TASK TO COMPLETE: Scan each line of the records for the word "lines" and extract the ones that have it.

======== SUPPLIED INFORMATION

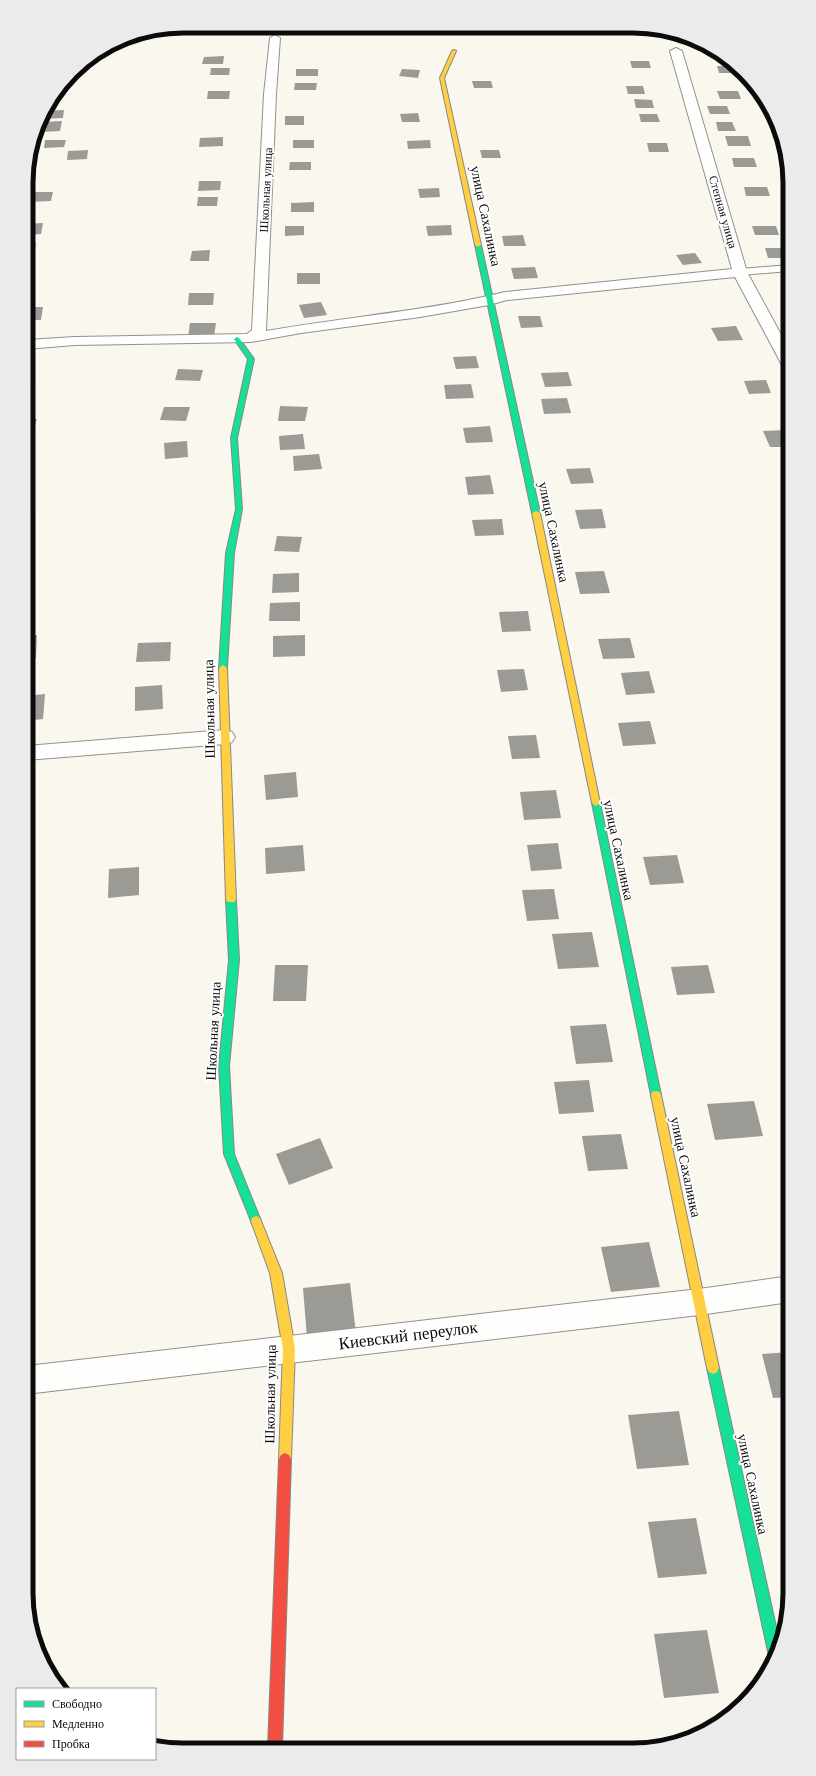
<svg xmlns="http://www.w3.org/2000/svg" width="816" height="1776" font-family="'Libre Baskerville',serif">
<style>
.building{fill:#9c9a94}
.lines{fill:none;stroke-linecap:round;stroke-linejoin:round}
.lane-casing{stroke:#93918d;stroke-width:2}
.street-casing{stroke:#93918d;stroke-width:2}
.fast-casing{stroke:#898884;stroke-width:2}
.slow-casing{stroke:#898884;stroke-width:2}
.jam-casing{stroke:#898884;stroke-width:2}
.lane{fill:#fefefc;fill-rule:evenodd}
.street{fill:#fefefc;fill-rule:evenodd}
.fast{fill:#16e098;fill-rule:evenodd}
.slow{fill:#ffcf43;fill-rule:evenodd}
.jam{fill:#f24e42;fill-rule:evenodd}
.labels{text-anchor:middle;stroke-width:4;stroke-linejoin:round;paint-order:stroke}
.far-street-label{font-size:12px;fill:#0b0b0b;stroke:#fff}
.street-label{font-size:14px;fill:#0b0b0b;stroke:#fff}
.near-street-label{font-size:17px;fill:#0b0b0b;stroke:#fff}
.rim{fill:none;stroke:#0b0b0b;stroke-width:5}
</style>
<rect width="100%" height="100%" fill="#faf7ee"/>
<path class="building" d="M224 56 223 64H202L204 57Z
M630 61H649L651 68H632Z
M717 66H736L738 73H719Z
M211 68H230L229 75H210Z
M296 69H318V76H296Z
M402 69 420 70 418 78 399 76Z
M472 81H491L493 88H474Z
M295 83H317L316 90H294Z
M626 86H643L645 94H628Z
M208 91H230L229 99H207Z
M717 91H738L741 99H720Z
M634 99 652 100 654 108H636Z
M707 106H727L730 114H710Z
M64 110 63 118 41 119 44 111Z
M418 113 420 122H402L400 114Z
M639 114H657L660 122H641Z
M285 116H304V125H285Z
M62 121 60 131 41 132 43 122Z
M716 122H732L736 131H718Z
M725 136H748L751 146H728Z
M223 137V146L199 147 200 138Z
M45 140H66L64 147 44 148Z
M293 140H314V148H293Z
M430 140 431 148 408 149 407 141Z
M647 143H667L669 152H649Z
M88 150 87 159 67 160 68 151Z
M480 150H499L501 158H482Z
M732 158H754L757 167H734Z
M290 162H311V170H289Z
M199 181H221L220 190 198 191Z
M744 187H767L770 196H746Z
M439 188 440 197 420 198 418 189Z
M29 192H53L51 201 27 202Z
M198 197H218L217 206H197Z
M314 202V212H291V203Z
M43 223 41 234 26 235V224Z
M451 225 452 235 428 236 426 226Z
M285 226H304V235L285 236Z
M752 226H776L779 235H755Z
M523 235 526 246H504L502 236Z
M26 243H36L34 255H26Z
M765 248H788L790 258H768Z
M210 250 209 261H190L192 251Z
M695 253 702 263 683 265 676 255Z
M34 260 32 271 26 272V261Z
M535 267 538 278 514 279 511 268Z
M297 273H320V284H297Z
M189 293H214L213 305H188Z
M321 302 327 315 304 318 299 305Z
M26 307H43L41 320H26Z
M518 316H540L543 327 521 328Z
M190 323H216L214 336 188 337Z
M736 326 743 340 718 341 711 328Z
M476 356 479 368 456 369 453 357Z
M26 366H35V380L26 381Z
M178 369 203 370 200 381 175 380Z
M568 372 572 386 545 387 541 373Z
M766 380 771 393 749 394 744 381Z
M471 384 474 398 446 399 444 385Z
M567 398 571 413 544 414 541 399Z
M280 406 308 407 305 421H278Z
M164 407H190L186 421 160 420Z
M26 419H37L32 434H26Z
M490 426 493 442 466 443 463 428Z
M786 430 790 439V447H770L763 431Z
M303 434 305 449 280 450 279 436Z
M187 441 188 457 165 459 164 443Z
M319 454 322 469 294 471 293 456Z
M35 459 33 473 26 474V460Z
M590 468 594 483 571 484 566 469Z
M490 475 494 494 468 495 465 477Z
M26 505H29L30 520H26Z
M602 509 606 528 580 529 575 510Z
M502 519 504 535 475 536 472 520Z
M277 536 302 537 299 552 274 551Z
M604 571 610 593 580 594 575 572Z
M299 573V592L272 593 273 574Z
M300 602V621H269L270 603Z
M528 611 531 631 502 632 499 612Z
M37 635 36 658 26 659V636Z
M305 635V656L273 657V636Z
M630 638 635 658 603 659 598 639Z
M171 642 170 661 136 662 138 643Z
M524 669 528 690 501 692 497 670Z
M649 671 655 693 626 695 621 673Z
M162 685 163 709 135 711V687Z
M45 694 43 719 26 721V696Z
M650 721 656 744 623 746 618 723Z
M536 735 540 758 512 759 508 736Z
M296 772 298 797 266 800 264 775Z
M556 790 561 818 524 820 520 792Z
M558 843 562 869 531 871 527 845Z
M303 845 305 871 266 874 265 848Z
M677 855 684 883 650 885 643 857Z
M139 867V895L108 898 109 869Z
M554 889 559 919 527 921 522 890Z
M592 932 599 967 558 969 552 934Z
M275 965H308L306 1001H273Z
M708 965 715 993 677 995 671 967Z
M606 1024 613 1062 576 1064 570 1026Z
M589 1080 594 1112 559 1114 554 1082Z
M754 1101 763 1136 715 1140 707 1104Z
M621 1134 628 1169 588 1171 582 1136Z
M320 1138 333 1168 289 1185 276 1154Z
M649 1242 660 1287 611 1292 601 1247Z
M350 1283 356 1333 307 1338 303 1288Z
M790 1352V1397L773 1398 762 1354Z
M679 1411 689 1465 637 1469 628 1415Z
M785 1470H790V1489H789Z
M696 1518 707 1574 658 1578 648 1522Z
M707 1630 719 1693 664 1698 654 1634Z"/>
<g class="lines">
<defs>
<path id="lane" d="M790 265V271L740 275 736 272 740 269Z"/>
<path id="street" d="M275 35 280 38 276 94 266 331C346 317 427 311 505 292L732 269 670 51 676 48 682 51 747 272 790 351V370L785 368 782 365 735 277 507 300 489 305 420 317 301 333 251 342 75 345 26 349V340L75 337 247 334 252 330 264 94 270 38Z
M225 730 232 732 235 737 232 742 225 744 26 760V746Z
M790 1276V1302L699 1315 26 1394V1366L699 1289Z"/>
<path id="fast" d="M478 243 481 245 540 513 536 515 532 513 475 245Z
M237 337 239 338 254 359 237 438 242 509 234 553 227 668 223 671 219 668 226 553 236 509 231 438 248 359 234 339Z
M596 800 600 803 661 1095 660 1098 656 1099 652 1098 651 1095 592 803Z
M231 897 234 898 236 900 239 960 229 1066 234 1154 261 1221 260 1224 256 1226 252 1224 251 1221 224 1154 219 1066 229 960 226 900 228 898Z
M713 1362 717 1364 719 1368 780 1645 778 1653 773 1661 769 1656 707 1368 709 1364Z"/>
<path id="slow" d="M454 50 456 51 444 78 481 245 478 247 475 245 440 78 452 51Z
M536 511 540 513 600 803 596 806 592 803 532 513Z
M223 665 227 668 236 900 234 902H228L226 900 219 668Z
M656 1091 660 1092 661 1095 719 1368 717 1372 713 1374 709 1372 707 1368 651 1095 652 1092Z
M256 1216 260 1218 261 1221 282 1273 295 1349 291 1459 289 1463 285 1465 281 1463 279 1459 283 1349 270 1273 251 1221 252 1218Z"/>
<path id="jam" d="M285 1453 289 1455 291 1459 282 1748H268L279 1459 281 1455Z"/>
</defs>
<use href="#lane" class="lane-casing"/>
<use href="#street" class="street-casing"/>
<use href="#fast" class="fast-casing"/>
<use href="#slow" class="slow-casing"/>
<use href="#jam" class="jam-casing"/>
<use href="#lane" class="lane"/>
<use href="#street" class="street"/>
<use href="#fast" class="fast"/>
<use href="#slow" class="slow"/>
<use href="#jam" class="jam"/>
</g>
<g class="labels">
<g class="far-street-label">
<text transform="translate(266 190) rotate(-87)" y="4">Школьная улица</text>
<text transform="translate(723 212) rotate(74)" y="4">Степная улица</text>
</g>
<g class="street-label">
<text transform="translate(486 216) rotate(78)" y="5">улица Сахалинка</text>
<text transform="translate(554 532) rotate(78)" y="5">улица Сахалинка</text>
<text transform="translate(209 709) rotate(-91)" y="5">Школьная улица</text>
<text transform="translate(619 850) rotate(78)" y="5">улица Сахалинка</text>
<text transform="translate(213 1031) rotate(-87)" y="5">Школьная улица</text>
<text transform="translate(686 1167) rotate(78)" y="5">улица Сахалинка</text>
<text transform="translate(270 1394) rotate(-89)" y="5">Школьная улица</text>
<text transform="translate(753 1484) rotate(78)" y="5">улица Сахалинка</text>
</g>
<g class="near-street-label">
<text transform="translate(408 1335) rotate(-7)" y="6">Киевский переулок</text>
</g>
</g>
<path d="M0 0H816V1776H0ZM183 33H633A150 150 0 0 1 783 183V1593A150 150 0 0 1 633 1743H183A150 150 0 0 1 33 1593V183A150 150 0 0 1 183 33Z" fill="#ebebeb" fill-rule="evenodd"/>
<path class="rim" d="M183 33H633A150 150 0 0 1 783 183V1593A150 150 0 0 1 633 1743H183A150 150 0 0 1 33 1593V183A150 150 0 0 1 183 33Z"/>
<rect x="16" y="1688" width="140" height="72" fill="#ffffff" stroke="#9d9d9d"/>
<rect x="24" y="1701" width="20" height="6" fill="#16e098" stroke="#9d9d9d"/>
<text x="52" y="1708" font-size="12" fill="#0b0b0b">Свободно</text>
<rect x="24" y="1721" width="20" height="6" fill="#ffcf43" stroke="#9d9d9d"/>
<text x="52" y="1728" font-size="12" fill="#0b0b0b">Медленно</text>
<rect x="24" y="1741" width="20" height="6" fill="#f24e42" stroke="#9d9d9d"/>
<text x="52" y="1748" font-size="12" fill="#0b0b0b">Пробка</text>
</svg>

================

ANSWER TO THE PROBLEM:
.lines{fill:none;stroke-linecap:round;stroke-linejoin:round}
<g class="lines">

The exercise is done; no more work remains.